Berdasarkan baseline regression pada tabel 3, pengungsi laki-laki memiliki tinggi badan 2,58 cm lebih rendah daripada laki-laki nonpengungsi. Hasil tersebut tetap signifikan dalam pengujian H1 dan H3 (keterampilan dan kekayaan) secara terpisah, tetapi tidak signifikan dalam pengujian H2 (migration timing) dan pada akhirnya juga tidak signifikan dalam pengujian H1, H2, dan H3 secara bersamaan. Hal tersebut menunjukkan bahwa perbedaan tinggi badan yang terobservasi antara pengungsi dan nonpengungsi lebih terkait dengan migration timing daripada perbedaan keterampilan dan kekayaan. Pada waktu ini, para pengungsi penuh dengan tekanan untuk keluar dari Eropa, sedangkan nonpengungsi dapat keluar dari Eropa tanpa tekanan.
Selanjutnya, pengujian perbedaan rata-rata tinggi badan berdasarkan keterampilan (H1) menunjukkan bahwa peningkatan keterampilan laki-laki sebesar satu tingkat menyebabkan peningkatan rata-rata tinggi badan sebesar 0,35 hingga 0,37 cm. Namun, hasil ini menjadi tidak signifikan jika variabel keterampilan tersebut berinteraksi dengan variabel refugee. Pengujian perbedaan berdasarkan migration timing (H2) menunjukkan bahwa jika waktu yang dibutuhkan pengungsi untuk mendapatkan visa (dilakukan interaksi variabel visa timing dan refugee) naik sebesar 1 unit, maka rata-rata tinggi badannya akan lebih rendah 0,89 hingga 1,21 cm secara signifikan. Hal ini berarti pengungsi-pengungsi terdahulu memiliki postur yang relatif lebih tinggi. Terakhir, pengujian perbedaan berdasarkan kekayaan (H3) menunjukkan bahwa ketika travelling class seorang laki-laki naik satu tingkat, maka rata-rata tinggi badannya lebih rendah 0,77 hingga 0,79 cm. Namun, sama seperti pengujian H1, hasil ini menjadi tidak signifikan jika variabel travelling class berinteraksi dengan variabel refugee. Dapat disimpulkan bahwa perbedaan tinggi badan antara laki-laki pengungsi dan nonpengungsi lebih disebabkan oleh perbedaan migration timing.

* **Cuplikan Data**:
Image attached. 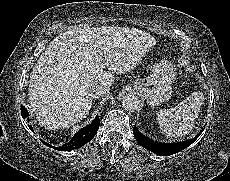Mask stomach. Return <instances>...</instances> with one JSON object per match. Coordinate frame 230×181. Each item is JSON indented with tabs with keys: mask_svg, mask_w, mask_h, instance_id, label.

* **Tugas dan Latihan**:
A – Jawablah pertanyaan berikut berdasarkan teks tentang tinggi badan pengungsi.
(i) Menurut baseline regression pada tabel 3, berapa sentimeter selisih tinggi badan pengungsi laki-laki dibandingkan laki-laki nonpengungsi?
(ii) Berapa peningkatan rata-rata tinggi badan apabila keterampilan laki-laki naik satu tingkat?
(iii) Berapa penurunan rata-rata tinggi badan apabila travelling class seorang laki-laki naik satu tingkat?
B – Kutiplah dari teks tentang tinggi badan pengungsi semua bagian mulai dari "Berdasarkan baseline regression" hingga "Eropa tanpa tekanan.".
C – Sebutkan semua hipotesis yang diuji dalam teks tentang tinggi badan pengungsi, masing-masing beserta faktor yang diujinya.

* **Jawaban Tugas**:
A –
(i) Tinggi badan pengungsi laki-laki 2,58 cm lebih rendah.
(ii) Rata-rata tinggi badan naik 0,35 hingga 0,37 cm.
(iii) Rata-rata tinggi badan turun 0,77 hingga 0,79 cm.

B –
Berdasarkan baseline regression pada tabel 3, pengungsi laki-laki memiliki tinggi badan 2,58 cm lebih rendah daripada laki-laki nonpengungsi. Hasil tersebut tetap signifikan dalam pengujian H1 dan H3 (keterampilan dan kekayaan) secara terpisah, tetapi tidak signifikan dalam pengujian H2 (migration timing) dan pada akhirnya juga tidak signifikan dalam pengujian H1, H2, dan H3 secara bersamaan. Hal tersebut menunjukkan bahwa perbedaan tinggi badan yang terobservasi antara pengungsi dan nonpengungsi lebih terkait dengan migration timing daripada perbedaan keterampilan dan kekayaan. Pada waktu ini, para pengungsi penuh dengan tekanan untuk keluar dari Eropa, sedangkan nonpengungsi dapat keluar dari Eropa tanpa tekanan.

C –
H1: keterampilan
H2: migration timing
H3: kekayaan